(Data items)
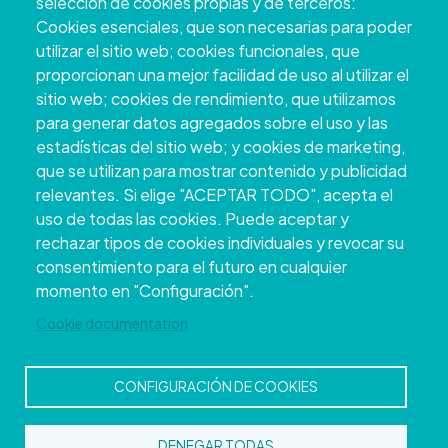
selección de cookies propias y de terceros:
+34 986 804 100 | +34 986 804 124
Cookies esenciales, que son necesarias para poder
utilizar el sitio web; cookies funcionales, que
proporcionan una mejor facilidad de uso al utilizar el
sitio web; cookies de rendimiento, que utilizamos
para generar datos agregados sobre el uso y las
estadísticas del sitio web; y cookies de marketing,
que se utilizan para mostrar contenido y publicidad
relevantes. Si elige "ACEPTAR TODO", acepta el
uso de todas las cookies. Puede aceptar y
rechazar tipos de cookies individuales y revocar su
Copyright © 2026. Conseil provincial de
consentimiento para el futuro en cualquier
Pontevedra.
Tous droits réservés
momento en "Configuración".
Disclamer
Accessibilité
Privacy Policy
Cookie Policy
Site map
Cookie documentation
CONFIGURACIÓN DE COOKIES
DENEGAR TODAS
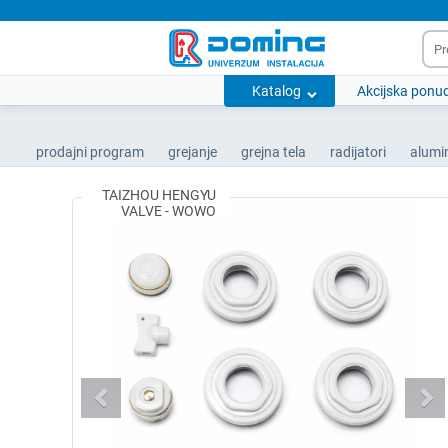
Katalog
Akcijska ponu
prodajni program
grejanje
grejna tela
radijatori
alumi
TAIZHOU HENGYU
VALVE - WOWO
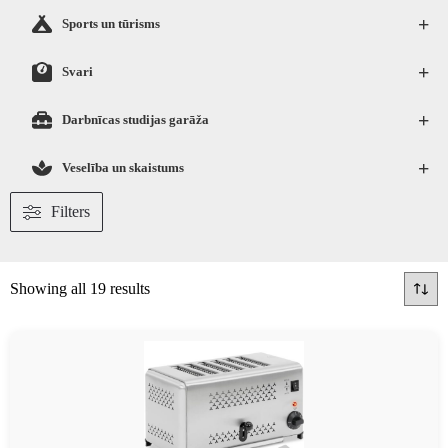
+
Sports un tūrisms
+
Svari
+
Darbnīcas studijas garāža
+
Veselība un skaistums
Filters
Showing all 19 results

REQUIRED WORK >>
The answer must be an exact copy of the lines from the one containing "prodajni program" through the last line of the records, with no pictures included.

RESPONSE TO THE EXERCISE >>
prodajni program
grejanje
grejna tela
radijatori
alumi
TAIZHOU HENGYU
VALVE - WOWO
+
Sports un tūrisms
+
Svari
+
Darbnīcas studijas garāža
+
Veselība un skaistums
Filters
Showing all 19 results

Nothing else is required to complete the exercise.